Closed maxchannels closed 5 years ago

maxchannels commented 5 years ago

Hi,

We are using django-eventstream for sending out events to clients. You can think of our workflow to be celery like use case but a very simple one. Things were working flawlessly until we hit the 'too many open files' error (Redhat 7.4). We tracked which processes are opening the files using 'lsof' and found python was shooting several threads which loaded the required libraries (mostly .so files). We are using gunicorn as our server which spawns uvicorn workers. Tried to fall back to 'runserver', but faced the same issue.

On trying out the 'time' and 'chat' examples, we saw the same behavior. On every refresh of the page (same machine, same browser, same tab) a new thread is spawned and 'lsof' lists an increment of about 2k files on every refresh of the page.

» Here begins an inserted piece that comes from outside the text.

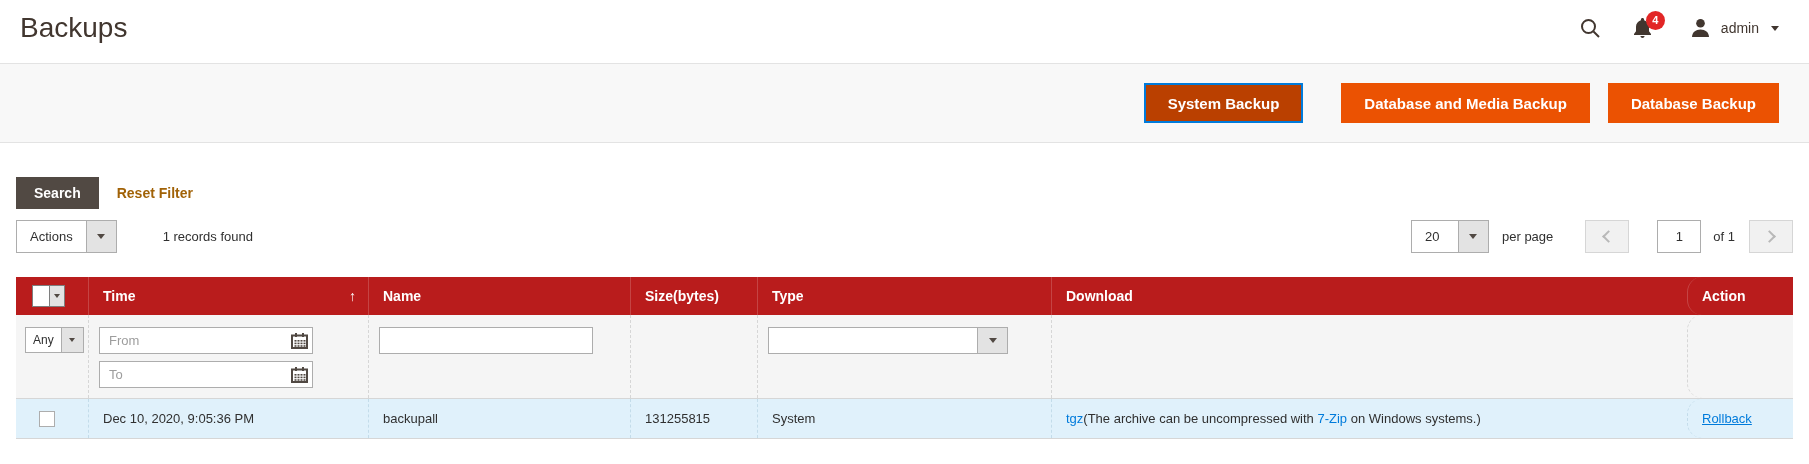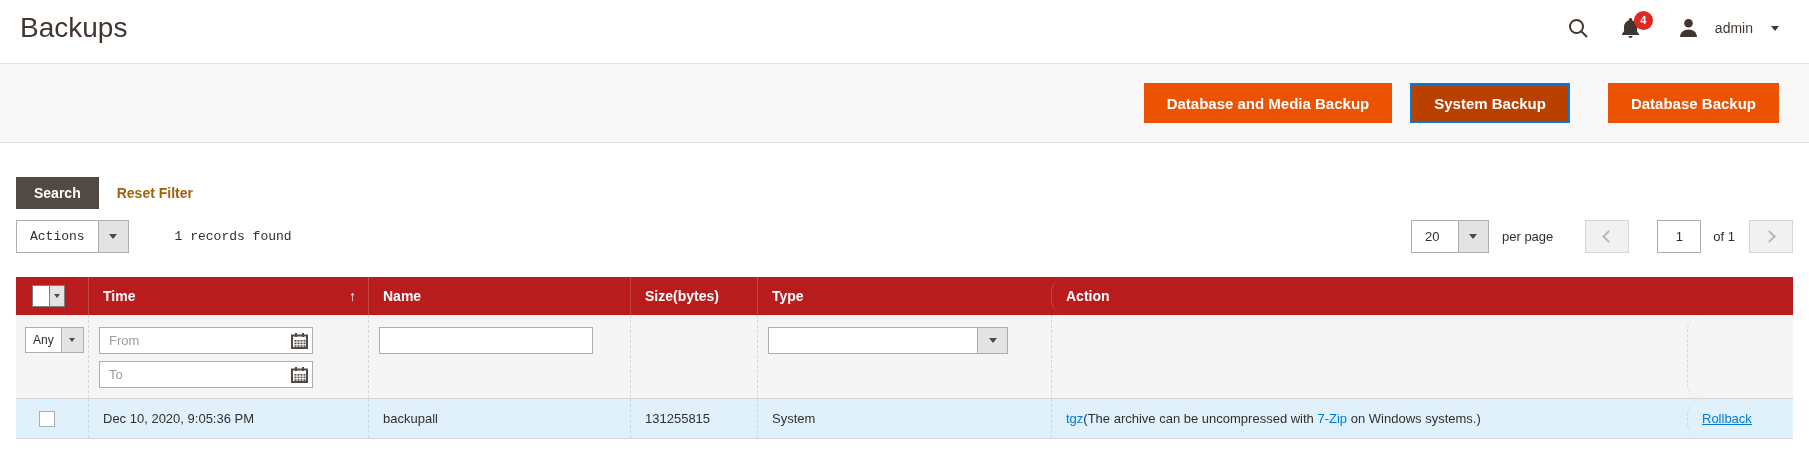"admin" .user-menu { gap: 18px -> 12px }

We tried to recreate the same issue on two other different machines with the same OS. Saw the same behavior, expect in 1 machine. This was a laptop with 4GB of RAM and the rest are servers with 256GB of RAM. Interestingly everything works absolutely fine in the laptop, but not in the servers. Maybe because of the relative sparsity of resources, OS is closing the files in the laptop but not in servers, which is causing the 'too many open files' error?

Any idea how to resolve this issue? Cheers!

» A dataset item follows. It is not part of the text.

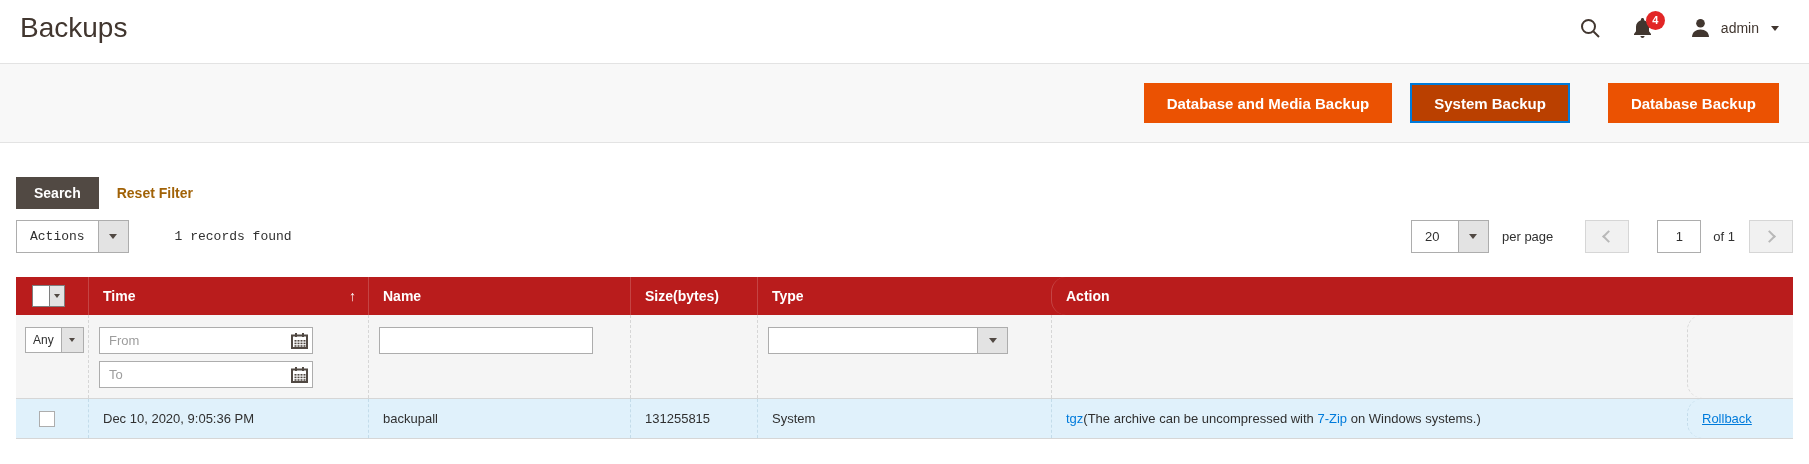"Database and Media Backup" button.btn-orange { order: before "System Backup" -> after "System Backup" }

maxchannels commented 5 years ago

I dug around a bit more and found out that for every request, ie, whenever I refresh the page, channels is creating a new session which then calls asgiref which calls asyncio to create a new thread and this new thread tries to open the required files which if done in large numbers, causes the 'too many open files' error.

The threads do not release the resources (the files) when I close the browser (firefox).

maxchannels commented 5 years ago

Going ahead with the threads assumption, tried to limit number of threads by setting ASGI_THREADS . The number of threads are now limited and thus the number of files too. I don't know what will happen if users > ASGI_THREADS will try to connect to the server. I guess now I need to read up on load balancing..

maxchannels commented 5 years ago

To explain, if I understood it correctly, why this was working on the laptop is, its a 4 core machine while the servers are 60 core machines. By default the underlying layer will try to allocate a pool of NUM_CPU * 5 threads, which was quite less for the laptop.

jkarneges commented 5 years ago

Interesting! I'm glad you found a way to get it working. And thanks for pointing out how Python 3 futures pool allocations work, in case someone else runs into this.